Can memory reordering cause C# to access unallocated memory?

Question

It is my understanding that C# is a safe language and doesn't allow one to access unallocated memory, other than through the unsafe keyword. However, its memory model allows reordering when there is unsynchronized access between threads. This leads to race hazards where references to new instances appear to be available to racing threads before the instances have been fully initialized, and is a widely known problem for double-checked locking. Chris Brumme (from the CLR team) explains this in their Memory Model article:

Consider the standard double-locking protocol:

if (a == null)
{
    lock(obj)
    {
        if (a == null) 
            a = new A();
    }
}

This is a common technique for avoiding a lock on the read of ‘a’ in the typical case. It works just fine on X86. But it would be broken by a legal but weak implementation of the ECMA CLI spec. It’s true that, according to the ECMA spec, acquiring a lock has acquire semantics and releasing a lock has release semantics.
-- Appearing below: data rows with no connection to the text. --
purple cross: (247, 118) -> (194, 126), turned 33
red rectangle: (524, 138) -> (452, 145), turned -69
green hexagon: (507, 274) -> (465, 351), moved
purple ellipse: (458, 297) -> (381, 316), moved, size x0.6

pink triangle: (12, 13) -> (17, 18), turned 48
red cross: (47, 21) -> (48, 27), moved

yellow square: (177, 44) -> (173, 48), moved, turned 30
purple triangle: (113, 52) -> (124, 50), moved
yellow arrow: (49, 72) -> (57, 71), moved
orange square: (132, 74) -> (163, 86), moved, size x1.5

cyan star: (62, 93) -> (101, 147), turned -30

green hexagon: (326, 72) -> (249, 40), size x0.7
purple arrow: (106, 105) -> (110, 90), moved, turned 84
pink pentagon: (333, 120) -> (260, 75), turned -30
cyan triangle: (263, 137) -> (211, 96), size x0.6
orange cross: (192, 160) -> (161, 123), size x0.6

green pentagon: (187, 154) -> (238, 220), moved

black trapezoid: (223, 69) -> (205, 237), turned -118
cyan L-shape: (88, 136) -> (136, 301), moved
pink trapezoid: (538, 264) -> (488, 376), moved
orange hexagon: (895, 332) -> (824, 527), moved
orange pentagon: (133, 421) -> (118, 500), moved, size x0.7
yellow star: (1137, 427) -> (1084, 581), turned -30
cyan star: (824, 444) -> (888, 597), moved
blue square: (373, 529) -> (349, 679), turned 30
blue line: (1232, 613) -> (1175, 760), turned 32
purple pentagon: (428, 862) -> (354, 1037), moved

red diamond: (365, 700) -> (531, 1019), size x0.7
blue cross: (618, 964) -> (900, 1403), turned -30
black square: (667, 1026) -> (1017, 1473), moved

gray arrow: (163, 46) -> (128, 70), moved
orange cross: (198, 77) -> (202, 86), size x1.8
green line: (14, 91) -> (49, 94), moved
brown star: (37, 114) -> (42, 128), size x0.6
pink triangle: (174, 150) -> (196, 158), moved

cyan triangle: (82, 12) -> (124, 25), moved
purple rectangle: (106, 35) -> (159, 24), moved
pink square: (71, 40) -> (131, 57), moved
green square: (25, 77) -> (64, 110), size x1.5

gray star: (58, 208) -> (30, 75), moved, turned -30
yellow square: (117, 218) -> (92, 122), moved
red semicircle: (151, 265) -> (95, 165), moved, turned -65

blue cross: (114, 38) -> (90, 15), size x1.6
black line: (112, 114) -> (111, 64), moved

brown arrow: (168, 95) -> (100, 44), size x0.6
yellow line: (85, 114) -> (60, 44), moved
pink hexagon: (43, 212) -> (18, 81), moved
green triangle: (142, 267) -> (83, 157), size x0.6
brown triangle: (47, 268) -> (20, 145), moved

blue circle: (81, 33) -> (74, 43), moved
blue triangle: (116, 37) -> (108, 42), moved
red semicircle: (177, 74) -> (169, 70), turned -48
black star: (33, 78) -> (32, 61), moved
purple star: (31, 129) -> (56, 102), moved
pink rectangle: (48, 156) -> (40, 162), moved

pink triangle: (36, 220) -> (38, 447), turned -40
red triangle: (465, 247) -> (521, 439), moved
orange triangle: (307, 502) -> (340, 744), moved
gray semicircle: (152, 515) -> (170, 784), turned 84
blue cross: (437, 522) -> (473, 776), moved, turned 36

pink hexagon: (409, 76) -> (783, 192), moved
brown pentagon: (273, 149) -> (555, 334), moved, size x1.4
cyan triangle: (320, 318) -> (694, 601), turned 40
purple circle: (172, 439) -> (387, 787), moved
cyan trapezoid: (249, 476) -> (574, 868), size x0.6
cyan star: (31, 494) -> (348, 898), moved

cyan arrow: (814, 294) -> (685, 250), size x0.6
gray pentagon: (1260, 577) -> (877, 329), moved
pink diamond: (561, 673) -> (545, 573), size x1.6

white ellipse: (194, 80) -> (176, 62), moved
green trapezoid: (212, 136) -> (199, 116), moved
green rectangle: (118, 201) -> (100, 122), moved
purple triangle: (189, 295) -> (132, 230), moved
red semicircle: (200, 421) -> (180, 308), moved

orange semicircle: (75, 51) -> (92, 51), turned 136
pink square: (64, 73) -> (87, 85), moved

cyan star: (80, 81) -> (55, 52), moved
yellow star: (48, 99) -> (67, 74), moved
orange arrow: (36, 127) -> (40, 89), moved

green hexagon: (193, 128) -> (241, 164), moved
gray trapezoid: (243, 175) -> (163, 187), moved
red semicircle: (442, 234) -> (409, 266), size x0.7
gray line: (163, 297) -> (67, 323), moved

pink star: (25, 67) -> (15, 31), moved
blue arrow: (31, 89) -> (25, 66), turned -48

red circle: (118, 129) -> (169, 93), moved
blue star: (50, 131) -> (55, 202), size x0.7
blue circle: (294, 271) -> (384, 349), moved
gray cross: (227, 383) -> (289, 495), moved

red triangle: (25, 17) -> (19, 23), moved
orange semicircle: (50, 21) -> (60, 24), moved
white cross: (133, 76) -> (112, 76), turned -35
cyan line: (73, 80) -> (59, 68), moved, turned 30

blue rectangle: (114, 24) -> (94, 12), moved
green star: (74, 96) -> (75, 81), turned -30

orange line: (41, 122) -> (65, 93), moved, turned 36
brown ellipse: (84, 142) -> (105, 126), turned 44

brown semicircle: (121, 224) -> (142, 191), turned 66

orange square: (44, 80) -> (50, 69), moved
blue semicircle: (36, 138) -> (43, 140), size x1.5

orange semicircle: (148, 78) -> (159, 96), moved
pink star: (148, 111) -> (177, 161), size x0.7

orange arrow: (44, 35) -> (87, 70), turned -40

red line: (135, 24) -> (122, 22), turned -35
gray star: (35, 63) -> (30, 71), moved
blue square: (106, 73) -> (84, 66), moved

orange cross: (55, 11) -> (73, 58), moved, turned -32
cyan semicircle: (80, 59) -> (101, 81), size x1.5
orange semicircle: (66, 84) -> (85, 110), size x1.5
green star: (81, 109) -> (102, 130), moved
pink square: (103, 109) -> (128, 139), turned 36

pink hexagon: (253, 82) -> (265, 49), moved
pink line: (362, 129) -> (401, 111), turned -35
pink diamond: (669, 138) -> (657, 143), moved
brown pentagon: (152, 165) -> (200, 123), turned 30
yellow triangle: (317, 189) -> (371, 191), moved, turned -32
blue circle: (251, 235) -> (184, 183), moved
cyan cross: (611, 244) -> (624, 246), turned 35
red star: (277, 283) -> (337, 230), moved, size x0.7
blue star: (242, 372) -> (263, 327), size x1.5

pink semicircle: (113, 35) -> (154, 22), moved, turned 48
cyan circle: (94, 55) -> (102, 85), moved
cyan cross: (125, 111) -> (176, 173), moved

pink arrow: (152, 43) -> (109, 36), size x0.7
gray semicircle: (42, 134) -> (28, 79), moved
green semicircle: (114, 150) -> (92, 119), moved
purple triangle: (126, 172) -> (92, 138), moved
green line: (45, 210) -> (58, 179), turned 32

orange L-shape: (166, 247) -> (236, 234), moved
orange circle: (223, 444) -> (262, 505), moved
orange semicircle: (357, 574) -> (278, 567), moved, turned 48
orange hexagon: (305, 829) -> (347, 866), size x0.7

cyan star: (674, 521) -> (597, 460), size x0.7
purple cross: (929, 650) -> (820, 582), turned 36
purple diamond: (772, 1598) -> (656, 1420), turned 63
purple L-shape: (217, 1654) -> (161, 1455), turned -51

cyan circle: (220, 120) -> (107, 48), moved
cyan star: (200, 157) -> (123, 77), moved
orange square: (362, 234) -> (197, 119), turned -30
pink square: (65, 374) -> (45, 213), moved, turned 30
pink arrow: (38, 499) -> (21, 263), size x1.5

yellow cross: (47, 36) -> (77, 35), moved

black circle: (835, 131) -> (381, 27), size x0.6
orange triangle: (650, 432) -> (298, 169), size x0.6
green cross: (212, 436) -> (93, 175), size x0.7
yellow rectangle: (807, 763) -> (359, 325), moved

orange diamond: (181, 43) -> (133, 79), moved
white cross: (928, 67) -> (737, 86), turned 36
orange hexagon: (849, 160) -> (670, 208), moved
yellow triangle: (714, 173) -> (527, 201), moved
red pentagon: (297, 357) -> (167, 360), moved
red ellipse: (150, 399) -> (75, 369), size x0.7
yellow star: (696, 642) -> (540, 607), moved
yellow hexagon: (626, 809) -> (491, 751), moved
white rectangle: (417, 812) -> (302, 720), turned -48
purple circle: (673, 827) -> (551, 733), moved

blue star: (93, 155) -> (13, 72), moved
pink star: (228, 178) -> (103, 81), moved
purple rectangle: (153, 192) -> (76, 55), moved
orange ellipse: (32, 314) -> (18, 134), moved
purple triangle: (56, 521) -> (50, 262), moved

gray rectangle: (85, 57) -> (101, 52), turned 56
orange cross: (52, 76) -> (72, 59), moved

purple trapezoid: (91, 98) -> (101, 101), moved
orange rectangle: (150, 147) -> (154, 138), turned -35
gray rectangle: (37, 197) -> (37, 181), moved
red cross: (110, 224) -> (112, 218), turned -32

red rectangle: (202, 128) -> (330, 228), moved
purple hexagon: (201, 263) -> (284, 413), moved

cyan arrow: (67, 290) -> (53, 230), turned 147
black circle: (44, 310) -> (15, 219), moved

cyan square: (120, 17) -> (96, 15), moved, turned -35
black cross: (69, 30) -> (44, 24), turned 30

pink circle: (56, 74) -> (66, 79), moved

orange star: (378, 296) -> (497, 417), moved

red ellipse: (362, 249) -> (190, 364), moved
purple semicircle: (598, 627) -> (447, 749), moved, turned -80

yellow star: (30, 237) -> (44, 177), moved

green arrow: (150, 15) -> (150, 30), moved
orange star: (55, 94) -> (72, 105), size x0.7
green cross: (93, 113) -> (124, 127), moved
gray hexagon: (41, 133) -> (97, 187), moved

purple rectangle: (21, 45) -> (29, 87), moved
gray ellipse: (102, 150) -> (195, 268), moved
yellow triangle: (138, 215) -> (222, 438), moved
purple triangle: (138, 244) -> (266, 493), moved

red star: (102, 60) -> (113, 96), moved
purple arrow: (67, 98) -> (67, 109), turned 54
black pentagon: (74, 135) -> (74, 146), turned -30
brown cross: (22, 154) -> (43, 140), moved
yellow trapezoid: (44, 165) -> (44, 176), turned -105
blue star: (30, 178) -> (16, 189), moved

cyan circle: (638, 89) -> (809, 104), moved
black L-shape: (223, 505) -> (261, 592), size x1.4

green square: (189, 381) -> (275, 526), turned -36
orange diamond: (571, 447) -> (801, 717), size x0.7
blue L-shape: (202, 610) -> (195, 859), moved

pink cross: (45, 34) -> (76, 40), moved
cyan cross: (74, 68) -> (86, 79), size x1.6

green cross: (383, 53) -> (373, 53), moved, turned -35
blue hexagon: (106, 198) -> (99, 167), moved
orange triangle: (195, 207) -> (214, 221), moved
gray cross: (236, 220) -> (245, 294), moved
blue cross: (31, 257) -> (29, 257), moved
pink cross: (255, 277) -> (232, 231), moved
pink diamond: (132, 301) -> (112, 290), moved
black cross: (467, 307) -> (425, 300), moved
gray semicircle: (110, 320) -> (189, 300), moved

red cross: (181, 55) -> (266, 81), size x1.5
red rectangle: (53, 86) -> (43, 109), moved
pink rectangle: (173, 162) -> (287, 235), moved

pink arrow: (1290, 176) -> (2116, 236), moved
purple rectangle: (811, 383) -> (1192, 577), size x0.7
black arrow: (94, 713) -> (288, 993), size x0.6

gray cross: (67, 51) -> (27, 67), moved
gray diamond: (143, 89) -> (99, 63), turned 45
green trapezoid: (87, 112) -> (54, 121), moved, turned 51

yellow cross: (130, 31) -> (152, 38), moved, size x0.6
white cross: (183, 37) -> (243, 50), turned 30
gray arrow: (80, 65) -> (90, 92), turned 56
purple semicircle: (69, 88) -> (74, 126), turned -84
However, we have to assume that a series of stores have taken place during construction of ‘a’. Those stores can be arbitrarily reordered, including the possibility of delaying them until after the publishing store which assigns the new object to ‘a’. At that point, there is a small window before the store.release implied by leaving the lock. Inside that window, other CPUs can navigate through the reference ‘a’ and see a partially constructed instance.

I've always been confused by what "partially constructed instance" means. Assuming that the .NET runtime clears out memory on allocation rather than garbage collection (discussion), does this mean that the other thread might read memory that still contains data from garbage-collected objects (like what happens in unsafe languages)?

Consider the following concrete example:

byte[] buffer = new byte[2];

Parallel.Invoke(
    () => buffer = new byte[4],
    () => Console.WriteLine(BitConverter.ToString(buffer)));

The above has a race condition; the output would be either 00-00 or 00-00-00-00. However, is it possible that the second thread reads the new reference to buffer before the array's memory has been initialized to 0, and outputs some other arbitrary string instead?

Answer 1

Let's not bury the lede here: the answer to your question is no, you will never observe the pre-allocated state of memory in the CLR 2.0 memory model.

I'll now address a couple of your non-central points.

It is my understanding that C# is a safe language and doesn't allow one to access unallocated memory, other than through the unsafe keyword.

That is more or less correct. There are some mechanisms by which one can access bogus memory without using unsafe -- via unmanaged code, obviously, or by abusing structure layout. But in general, yes, C# is memory safe.

However, its memory model allows reordering when there is unsynchronized access between threads.

Again, that's more or less correct. A better way to think about it is that C# allows reordering at any point where the reordering would be invisible to a single threaded program, subject to certain constraints. Those constraints include introducing acquire and release semantics in certain cases, and preserving certain side effects at certain critical points.

Chris Brumme (from the CLR team) ...

The late great Chris's articles are gems and give a great deal of insight into the early days of the CLR, but I note that there have been some strengthenings of the memory model since 2003 when that article was written, particularly with respect to the issue you raise.

Chris is right that double-checked locking is super dangerous. There is a correct way to do double-checked locking in C#, and the moment you depart from it even slightly, you are off in the weeds of horrible bugs that only repro on weak memory model hardware.

does this mean that the other thread might read memory that still contains data from garbage-collected objects

I think your question is not specifically about the old weak ECMA memory model that Chris was describing, but rather about what guarantees are actually made today.

It is not possible for re-orderings to expose the previous state of objects. You are guaranteed that when you read a freshly-allocated object, its fields are all zeros.

This is made possible by the fact that all writes have release semantics in the current memory model; see this for details:

http://joeduffyblog.com/2007/11/10/clr-20-memory-model/

The write that initializes the memory to zero will not be moved forwards in time with respect to a read later.

I've always been confused by "partially constructed objects"

Joe discusses that here: http://joeduffyblog.com/2010/06/27/on-partiallyconstructed-objects/

Here the concern is not that we might see the pre-allocation state of an object. Rather, the concern here is that one thread might see an object while the constructor is still running on another thread.

Indeed, it is possible for the constructor and the finalizer to be running concurrently, which is super weird! Finalizers are hard to write correctly for this reason.

Put another way: the CLR guarantees you that its own invariants will be preserved. An invariant of the CLR is that newly allocated memory is observed to be zeroed out, so that invariant will be preserved.

But the CLR is not in the business of preserving your invariants! If you have a constructor which guarantees that field x is true if and only if y is non-null, then you are responsible for ensuring that this invariant is always observed to be true. If in some way this is observed by two threads, then one of those threads might observe the invariant being violated.